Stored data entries
---*---
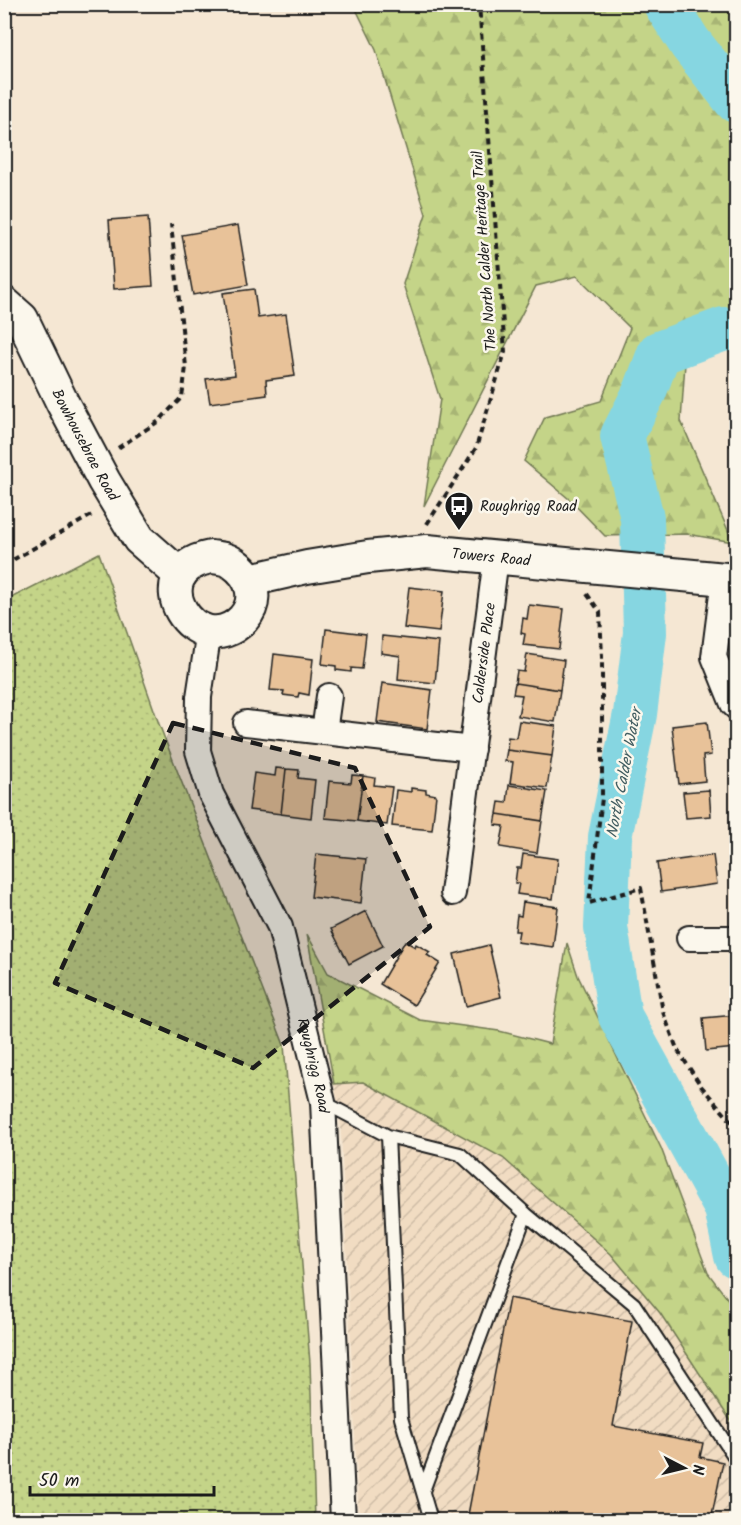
<svg xmlns="http://www.w3.org/2000/svg" width="741" height="1525" viewBox="0 0 741 1525" font-family="Kalam,sans-serif">
	<defs>
		<pattern id="industrial-furrows" width="10" height="10" patternUnits="userSpaceOnUse" patternTransform="scale(1.5)"><rect width="10" height="10" fill="#f1dcc2"/><path d="M-1 1l2-2M0 10L10 0M9 11l2-2" fill="none" stroke="#cebca6"/></pattern>
		<pattern id="grass-dots" width="8" height="8" patternUnits="userSpaceOnUse" patternTransform="scale(1.5)"><rect width="8" height="8" fill="#c4d488"/><path d="M2 2h.1M6 6h.1" fill="none" stroke="#a8b575" stroke-width="1.8" stroke-linecap="round"/></pattern>
		<pattern id="forest-firs" width="22" height="20" patternUnits="userSpaceOnUse" patternTransform="scale(1.5)"><rect width="22" height="20" fill="#c4d488"/><path d="M5 1l3.5 6h-7zM16 11l3.5 6h-7z" fill="#a8b575"/></pattern>
	</defs>
	<rect width="100%" height="100%" fill="#f5e7d3"/>
	<filter id="ink" filterUnits="userSpaceOnUse"><feTurbulence type="fractalNoise" baseFrequency=".0167" numOctaves="2"/><feDisplacementMap in="SourceGraphic" scale="12" xChannelSelector="R" yChannelSelector="G"/><feConvolveMatrix kernelMatrix="1 2 1 2 8 2 1 2 1" color-interpolation-filters="sRGB"/></filter>
	<g filter="url(#ink)">
		<path fill="url(#industrial-furrows)" d="M363 1082 453 1127 503 1158 611 1254 660 1313 736 1429V1520H359L340 1112 334 1084Z"/>
		<path fill="url(#grass-dots)" stroke="#707852" stroke-width="1.5" d="M99 553 159 724 284 1045 310 1363 315 1520H5V601Z"/>
		<path fill="url(#forest-firs)" stroke="#707852" stroke-width="1.5" d="M354 5H736V332L688 320 681 421 733 542 687 534 605 536 569 499 524 461 545 417 601 401 630 328 577 276 536 286 424 506 440 399 403 284 426 214 376 50Z
			M307 934 328 973 420 1020 499 1031 550 1044 567 943 578 976 661 1148 708 1273 736 1310V1429L660 1313 611 1254 503 1158 363 1082 334 1084Z"/>
		<g fill="none" stroke-linecap="round" stroke-linejoin="round">
			<path stroke="#86d6e1" stroke-width="44" d="M665 4 690 43 736 101
				M736 330 724 329 659 353 645 391 622 436 642 518 645 633 635 714 610 837 606 927 620 1016 726 1208 736 1256"/>
		</g>
		<path fill="#e8c299" stroke="#1c1c1c" stroke-width="1.5" d="M148 217 153 286 114 289 109 220Z
			M238 225 248 285 193 295 182 235Z
			M254 289 258 318 286 314 295 376 266 380 267 395 210 403 206 379 235 375 223 293Z
			M734 379H736V447L730 446Z
			M409 587 444 591 439 632 404 628Z
			M529 605 564 609 559 649 523 645 525 634 521 633 523 618 527 619Z
			M326 629 366 634 362 669 351 668V672L336 670V666L322 664Z
			M382 636 439 642 435 683 398 679 400 656 381 653Z
			M274 654 313 659 309 695 299 693 298 697 283 695 284 691 270 690Z
			M527 654 564 660 560 690 515 683 517 671 524 672Z
			M382 683 432 690 427 729 377 722Z
			M515 683 560 690 555 722 518 716 522 695 513 694Z
			M519 721 556 726 552 756 507 750 508 737 516 738Z
			M707 722 711 755 703 756 705 781 679 784 672 726Z
			M507 750 552 756 547 788 510 783 513 762 505 761Z
			M276 768 286 769 281 814 249 810 254 773 275 776Z
			M286 769 299 770 298 778 315 780 311 818 281 814Z
			M352 775 363 776 357 821 325 818 329 781 351 783Z
			M363 776 375 778 374 785 392 787 387 825 357 821Z
			M509 785 547 791 542 821 497 814 499 802 507 803Z
			M411 788 426 790V793L436 795 432 830 392 826 396 790 411 792Z
			M709 790 711 816 686 818 683 792Z
			M497 814 542 821 537 853 500 847 504 826 495 825Z
			M316 854 366 859 361 903 311 897Z
			M523 854 558 859 553 899 517 894 519 883H515L517 868H521Z
			M713 855 717 884 661 892 657 863Z
			M523 902 558 907 553 947 517 942 519 931H515L517 915 521 916Z
			M366 911 383 946 349 964 331 929Z
			M405 941 415 947 416 944 430 952 427 955 440 963 414 1005 380 984Z
			M489 945 501 997 466 1006 454 954Z
			M736 1015V1048L706 1051 703 1018Z
			M509 1298 632 1321 613 1426 703 1443 700 1457 723 1462 711 1520H467Z"/>
		<g fill="none" stroke-linecap="round" stroke-linejoin="round">
			<g stroke="#1c1c1c" stroke-width="16">
				<path id="service" d="M323 1102 388 1136 401 1418 431 1520
					M388 1136 460 1154 526 1214 634 1304 736 1459
					M423 1491 526 1214"/>
			</g>
			<g stroke="#1c1c1c" stroke-width="28">
				<g id="minor">
					<path d="M724 579 714 657 733 704 736 707"/>
					<path id="s1" d="M209 631 199 697 198 751 211 794 280 927 323 1102 343 1520"/>
					<path d="M246 723 472 749"/>
					<path d="M324 732 329 696"/>
					<path id="s2" d="M453 893 496 558"/>
					<path d="M689 938H736"/>
				</g>
			</g>
			<g stroke="#1c1c1c" stroke-width="36">
				<g id="tertiary">
					<path id="s3" d="M4 303 22 319 62 402 104 481 139 539 180 575"/>
					<path d="M211 557C219 558 226 558 233 563 252 576 260 600 243 619 197 667 136 571 211 557Z"/>
					<path id="s4" d="M250 580 307 567 368 557 427 551 736 580"/>
				</g>
			</g>
			<path stroke="#1c1c1c" stroke-width="4" stroke-dasharray="6 4.5" stroke-linecap="butt" d="M118 448 159 421 182 397 186 367 171 224
				M427 524 476 448 505 352 479 4
				M4 565 92 515
				M587 594 600 612 602 657V798L589 903 641 888 663 1012 677 1049 701 1086 736 1127"/>
			<use href="#service" stroke="#fbf7ec" stroke-width="12"/>
			<use href="#minor" stroke="#fbf7ec" stroke-width="24"/>
			<use href="#tertiary" stroke="#fbf7ec" stroke-width="32"/>
		</g>
	</g>
	<path fill="#1c1c1c" fill-opacity="0.2" stroke="#1c1c1c" stroke-width="4.5" stroke-dasharray="12 8" stroke-linejoin="round" d="M173 723 355 768 430 927 253 1068 55 983Z"/>
	<defs>
		<g id="bus-pin" transform="scale(1.5)"><path d="M0 17L-7.5 6A9.5 9.5 0 1 1 7.5 6Z" fill="#1c1c1c" stroke="#fbf7ec"/><path d="M-5-6H5V4H4V6H2V4H-2V6H-4V4H-5ZM-3.5-4V0h7V-4ZM-3.5 1.2v1.5H-2V1.2ZM2 1.2v1.5H3.5V1.2Z" fill="#fff"/></g>
	</defs>
	<g fill-rule="evenodd">
		<use href="#bus-pin" x="459" y="506"/>
	</g>
	<g text-anchor="middle" stroke-width="5" stroke-linejoin="round" paint-order="stroke">
		<g font-size="15" fill="#1c1c1c" stroke="#fbf7ec">
			<text transform="translate(484 251) rotate(-94)" y="5">The North Calder Heritage Trail</text>
			<text dy="5" stroke="none"><textPath href="#s3" startOffset="165">Bowhousebrae Road</textPath></text>
			<text dy="5" stroke="none"><textPath href="#s4" startOffset="244">Towers Road</textPath></text>
			<text dy="5" stroke="none"><textPath href="#s2" startOffset="242">Calderside Place</textPath></text>
			<text dy="5" stroke="none"><textPath href="#s1" startOffset="458">Roughrigg Road</textPath></text>
		</g>
		<g font-size="15" fill="#1c1c1c" stroke="#fbf7ec" text-anchor="start">
			<text x="480" y="511">Roughrigg Road</text>
		</g>
		<g font-size="16" font-style="italic" fill="#415d61" stroke="#fbf7ec">
			<text transform="translate(623 773) rotate(-79)" y="6">North Calder Water</text>
		</g>
	</g>
	<rect width="741" height="1525" fill="none" stroke="#fbf7ec" stroke-width="24"/>
	<rect x="12" y="12" width="717" height="1501" fill="none" stroke="#1c1c1c" stroke-width="2" filter="url(#ink)"/>
	<g transform="translate(684 1468) rotate(97)" stroke="#fbf7ec" stroke-width="4.5" paint-order="stroke">
	<path d="M0-4.5L10 22L0 15L-10 22Z" fill="#1c1c1c"/>
	<text y="-9" font-size="16" font-weight="bold" text-anchor="middle" fill="#1c1c1c">N</text>
	</g>
	<path d="M30 1486v9h184v-9" fill="none" stroke="#1c1c1c" stroke-width="3"/>
	<text x="39" y="1486" font-size="18" fill="#1c1c1c" stroke="#fbf7ec" stroke-width="4.5" paint-order="stroke">50 m</text>
</svg>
---*---
(Required work): Using the data above, reproduce exactly the lines from the line that contains "M707 722 711" through the line that contains "M489 945 501 997 466 1006 454 954Z", including both.

(Exercise response):
			M707 722 711 755 703 756 705 781 679 784 672 726Z
			M507 750 552 756 547 788 510 783 513 762 505 761Z
			M276 768 286 769 281 814 249 810 254 773 275 776Z
			M286 769 299 770 298 778 315 780 311 818 281 814Z
			M352 775 363 776 357 821 325 818 329 781 351 783Z
			M363 776 375 778 374 785 392 787 387 825 357 821Z
			M509 785 547 791 542 821 497 814 499 802 507 803Z
			M411 788 426 790V793L436 795 432 830 392 826 396 790 411 792Z
			M709 790 711 816 686 818 683 792Z
			M497 814 542 821 537 853 500 847 504 826 495 825Z
			M316 854 366 859 361 903 311 897Z
			M523 854 558 859 553 899 517 894 519 883H515L517 868H521Z
			M713 855 717 884 661 892 657 863Z
			M523 902 558 907 553 947 517 942 519 931H515L517 915 521 916Z
			M366 911 383 946 349 964 331 929Z
			M405 941 415 947 416 944 430 952 427 955 440 963 414 1005 380 984Z
			M489 945 501 997 466 1006 454 954Z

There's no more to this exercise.